*WORK ORDER*. All lines below between the line with "left elbow: (212, 254)" and the line with "left shoulder: (260, 98)", including both, must be copied exactly, and the pictures must be omitted.

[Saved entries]
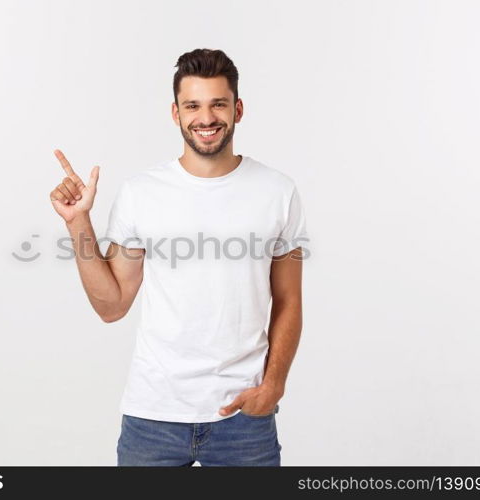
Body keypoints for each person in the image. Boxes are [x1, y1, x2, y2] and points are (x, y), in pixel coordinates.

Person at [49, 48, 309, 466]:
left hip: (244, 417)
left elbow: (289, 301)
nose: (206, 118)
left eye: (217, 104)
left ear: (238, 109)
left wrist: (273, 386)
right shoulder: (141, 193)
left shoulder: (278, 191)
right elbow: (112, 306)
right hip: (153, 415)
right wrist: (78, 223)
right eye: (193, 106)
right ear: (176, 113)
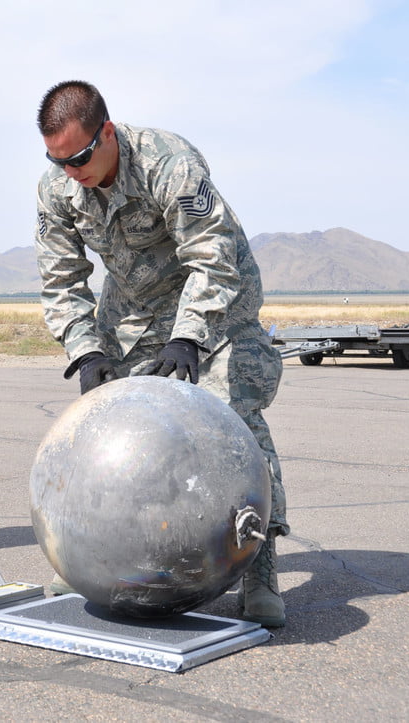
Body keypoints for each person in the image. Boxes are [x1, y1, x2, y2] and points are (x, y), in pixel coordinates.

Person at [33, 80, 288, 626]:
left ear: (106, 132)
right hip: (133, 312)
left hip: (218, 306)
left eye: (78, 157)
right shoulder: (57, 187)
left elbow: (212, 254)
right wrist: (86, 351)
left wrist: (189, 336)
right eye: (58, 161)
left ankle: (259, 572)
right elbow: (59, 277)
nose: (70, 171)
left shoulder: (168, 162)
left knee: (231, 418)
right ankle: (94, 559)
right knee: (110, 425)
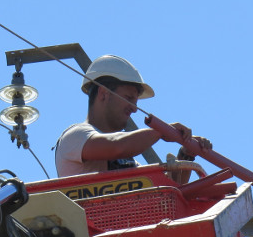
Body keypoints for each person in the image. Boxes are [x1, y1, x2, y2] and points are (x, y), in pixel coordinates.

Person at [55, 54, 211, 179]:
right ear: (103, 93)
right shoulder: (75, 136)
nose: (135, 109)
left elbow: (167, 189)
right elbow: (117, 146)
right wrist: (162, 130)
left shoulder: (127, 161)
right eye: (128, 98)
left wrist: (186, 155)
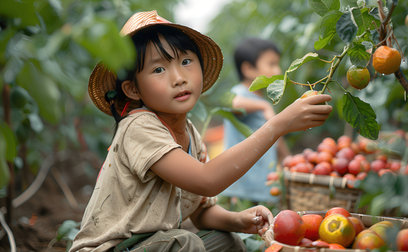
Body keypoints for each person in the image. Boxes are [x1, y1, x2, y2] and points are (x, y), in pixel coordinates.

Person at [70, 10, 332, 252]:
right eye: (159, 69)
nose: (178, 77)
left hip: (157, 244)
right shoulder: (138, 126)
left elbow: (200, 212)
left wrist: (240, 220)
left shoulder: (190, 133)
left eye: (186, 61)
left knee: (227, 241)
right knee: (185, 242)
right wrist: (277, 125)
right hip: (114, 248)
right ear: (133, 90)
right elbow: (207, 180)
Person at [221, 38, 291, 204]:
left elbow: (276, 135)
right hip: (244, 185)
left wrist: (288, 159)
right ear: (248, 69)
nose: (278, 70)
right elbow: (230, 102)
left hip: (263, 182)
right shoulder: (241, 93)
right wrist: (263, 106)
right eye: (271, 64)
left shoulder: (260, 98)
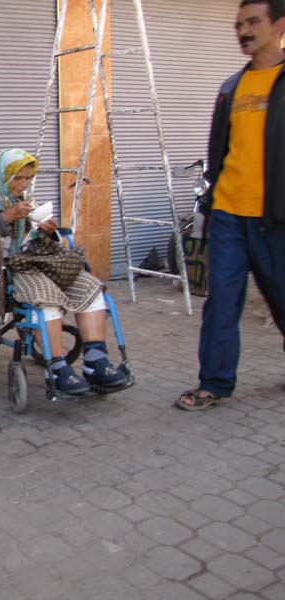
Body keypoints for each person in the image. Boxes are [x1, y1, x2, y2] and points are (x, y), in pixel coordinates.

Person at [176, 0, 285, 410]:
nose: (243, 30)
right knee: (222, 301)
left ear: (279, 25)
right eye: (239, 24)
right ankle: (215, 382)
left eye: (253, 22)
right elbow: (218, 150)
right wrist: (212, 199)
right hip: (229, 216)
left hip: (277, 219)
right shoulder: (230, 88)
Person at [0, 148, 127, 395]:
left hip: (39, 259)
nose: (23, 184)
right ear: (2, 175)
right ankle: (57, 367)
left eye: (28, 178)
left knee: (90, 287)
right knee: (45, 297)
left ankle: (96, 361)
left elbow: (34, 234)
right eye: (18, 178)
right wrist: (6, 216)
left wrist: (47, 229)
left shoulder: (25, 199)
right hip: (9, 267)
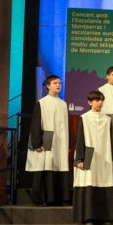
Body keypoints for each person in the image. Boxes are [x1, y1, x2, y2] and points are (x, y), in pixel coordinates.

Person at [73, 90, 113, 225]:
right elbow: (79, 139)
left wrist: (112, 158)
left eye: (101, 100)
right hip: (89, 156)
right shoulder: (84, 118)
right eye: (97, 100)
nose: (100, 103)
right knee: (89, 181)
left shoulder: (108, 119)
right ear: (89, 102)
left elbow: (111, 139)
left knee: (103, 181)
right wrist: (79, 159)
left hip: (104, 157)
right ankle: (88, 217)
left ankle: (104, 217)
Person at [26, 75, 69, 206]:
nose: (58, 85)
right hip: (46, 142)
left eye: (59, 83)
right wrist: (37, 143)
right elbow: (36, 123)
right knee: (44, 168)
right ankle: (42, 199)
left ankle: (59, 198)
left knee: (58, 168)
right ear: (48, 86)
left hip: (59, 142)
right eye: (55, 83)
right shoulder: (42, 103)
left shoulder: (63, 103)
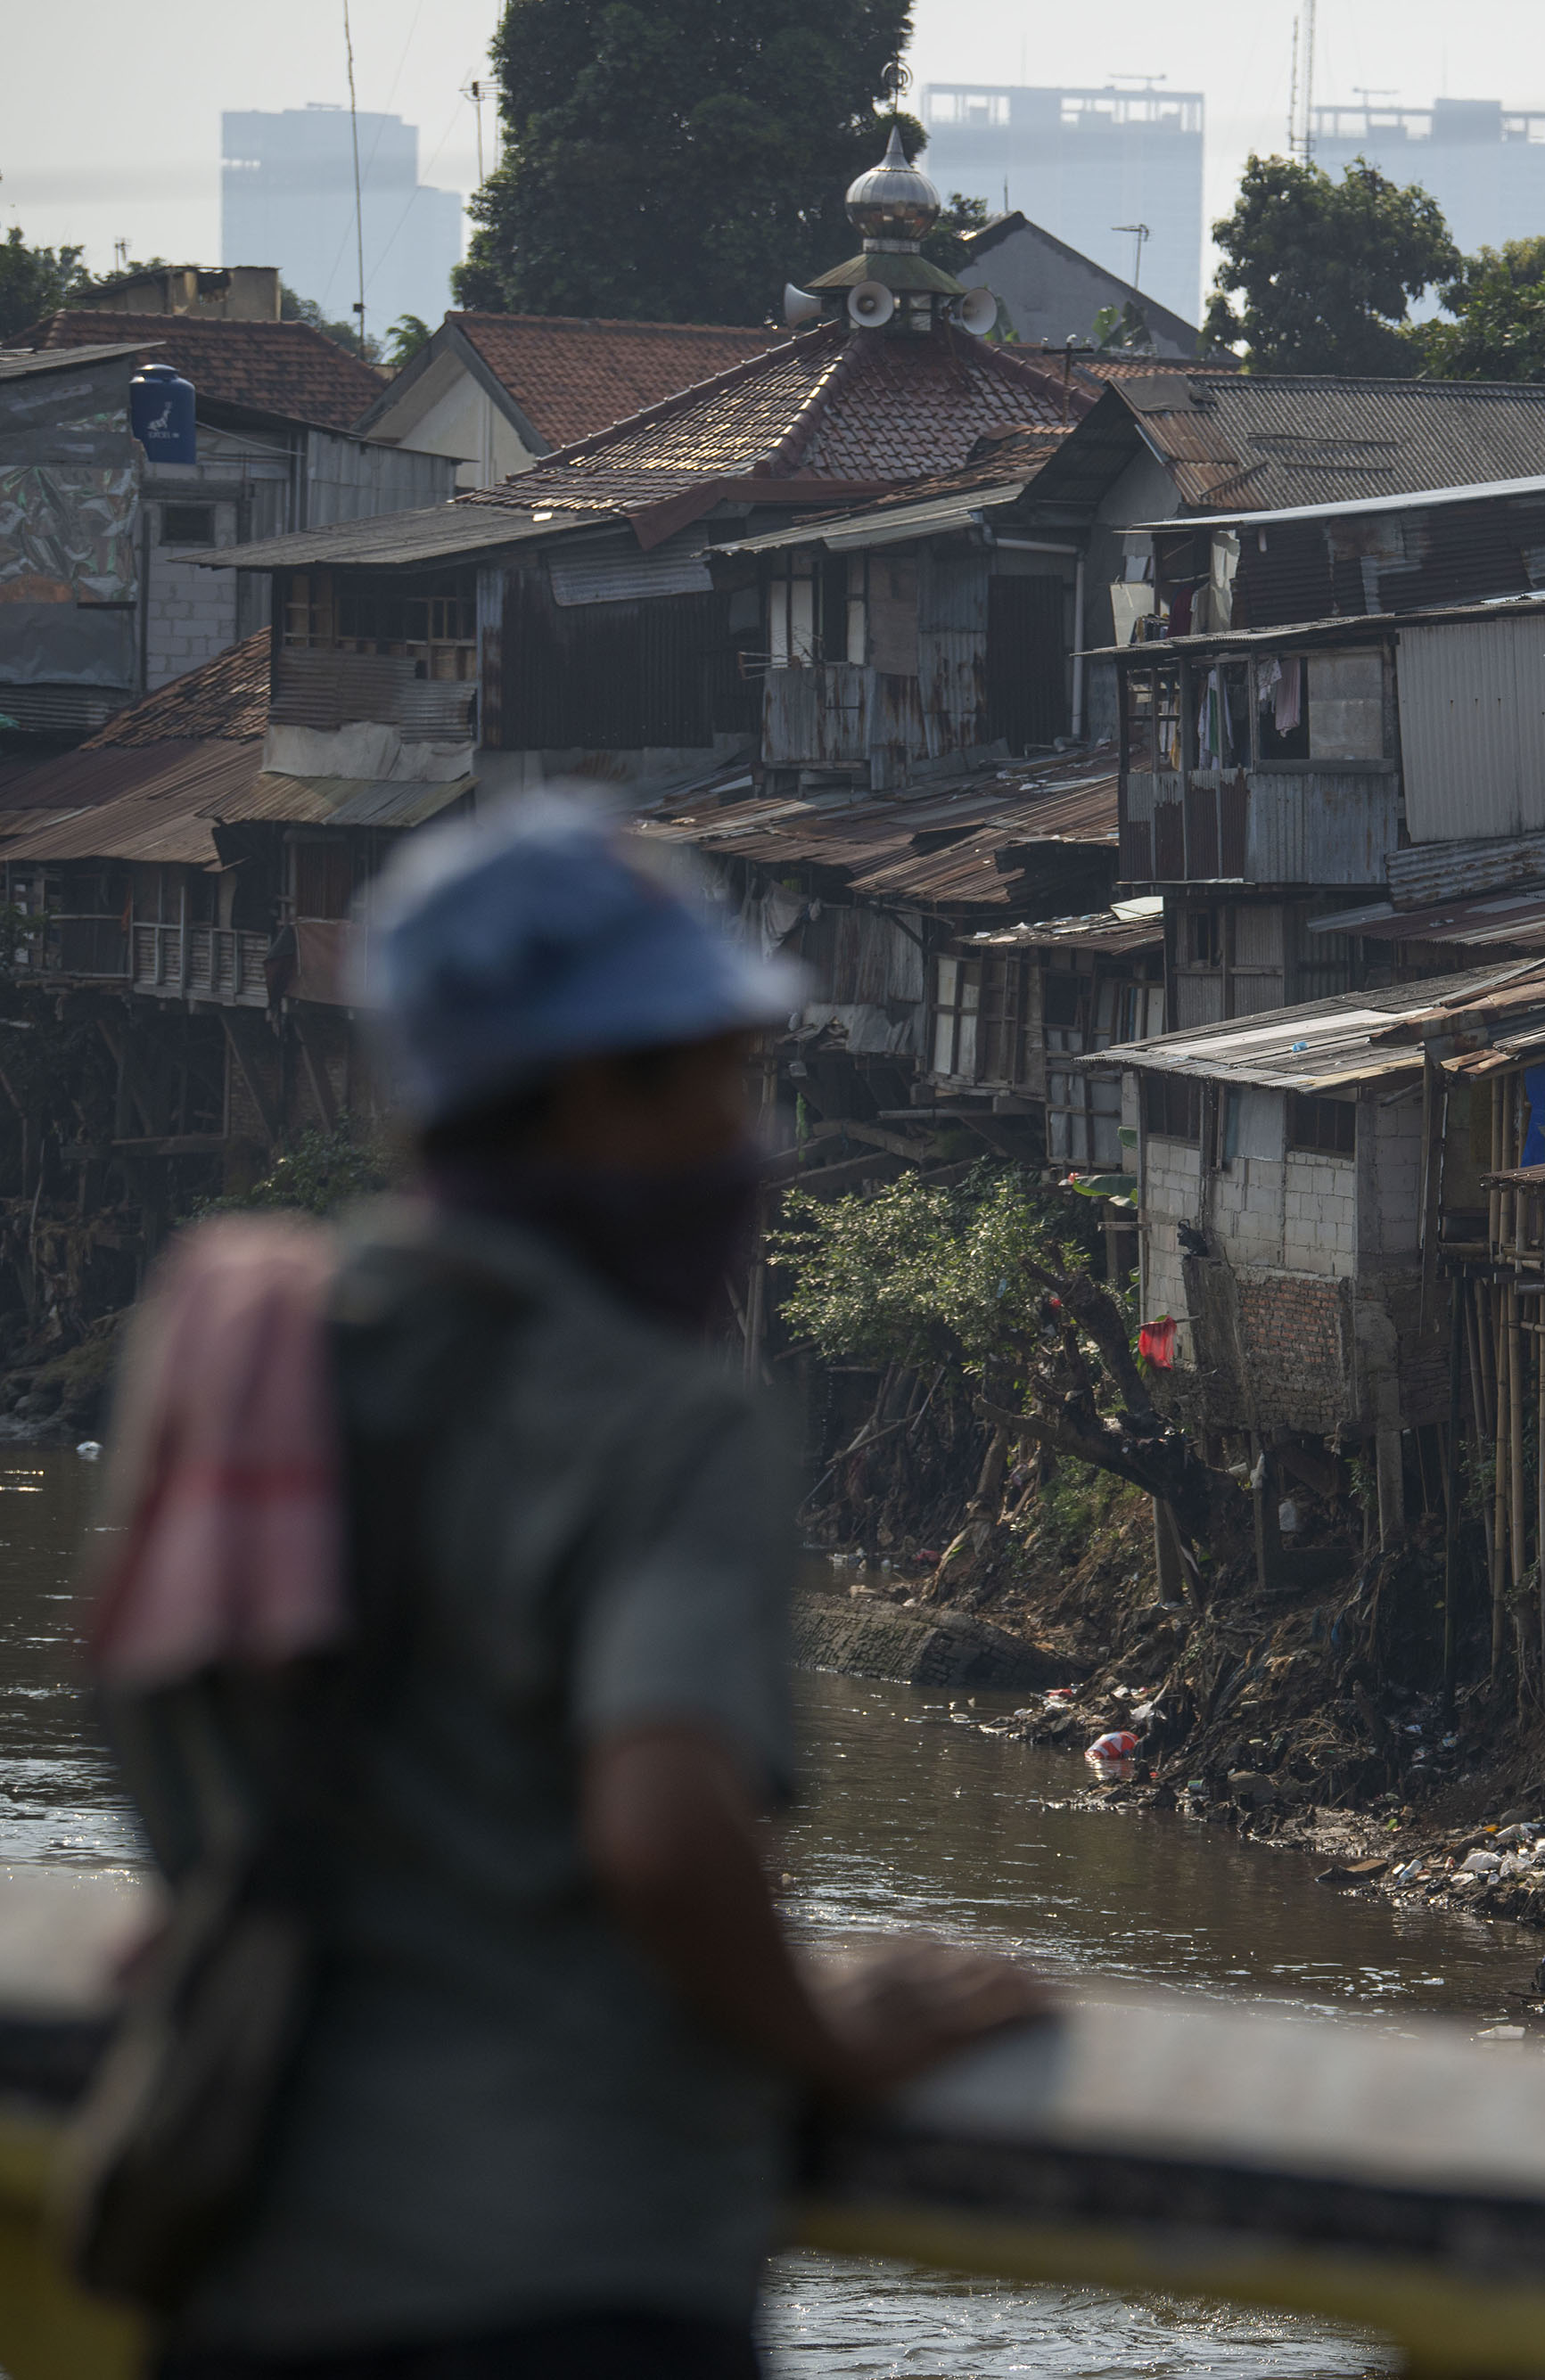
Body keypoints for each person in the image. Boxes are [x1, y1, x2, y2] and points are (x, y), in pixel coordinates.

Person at [87, 800, 1041, 2380]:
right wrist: (836, 2040)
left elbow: (172, 1750)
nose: (758, 1139)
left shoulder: (239, 1353)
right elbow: (663, 1830)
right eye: (727, 1080)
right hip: (567, 2288)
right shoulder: (666, 1420)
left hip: (259, 2265)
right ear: (603, 1089)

*ANSWER BELOW*.
left elbow: (212, 254)
right wrist: (86, 351)
left wrist: (189, 336)
right eye: (58, 161)
left ankle: (259, 572)
right elbow: (59, 277)
nose: (70, 171)
left shoulder: (168, 162)
left knee: (231, 418)
right ankle: (94, 559)
right knee: (110, 425)
Body keypoints for each person in the image. Boxes are [x1, y1, x2, y2] and points are (x, y), in pixel coordinates.

Person at [55, 54, 211, 179]:
right ear: (103, 93)
right shoulder: (75, 136)
nose: (135, 109)
left elbow: (167, 189)
right elbow: (117, 146)
right wrist: (162, 130)
left shoulder: (127, 161)
right eye: (128, 98)
left wrist: (186, 155)
Body keypoints for each person in the image. Boxes are [x1, y1, x2, y2] and points are (x, y), in pixel coordinates.

Person at [70, 10, 332, 252]:
right eye: (159, 69)
nose: (178, 77)
left hip: (157, 244)
right shoulder: (138, 126)
left elbow: (200, 212)
left wrist: (240, 220)
left shoulder: (190, 133)
left eye: (186, 61)
left knee: (227, 241)
right knee: (185, 242)
right wrist: (277, 125)
right hip: (114, 248)
right ear: (133, 90)
right elbow: (207, 180)
Person at [221, 38, 291, 204]:
left elbow: (276, 135)
right hip: (244, 185)
left wrist: (288, 159)
right ear: (248, 69)
nose: (278, 70)
right elbow: (230, 102)
left hip: (263, 182)
right shoulder: (241, 93)
right wrist: (263, 106)
right eye: (271, 64)
left shoulder: (260, 98)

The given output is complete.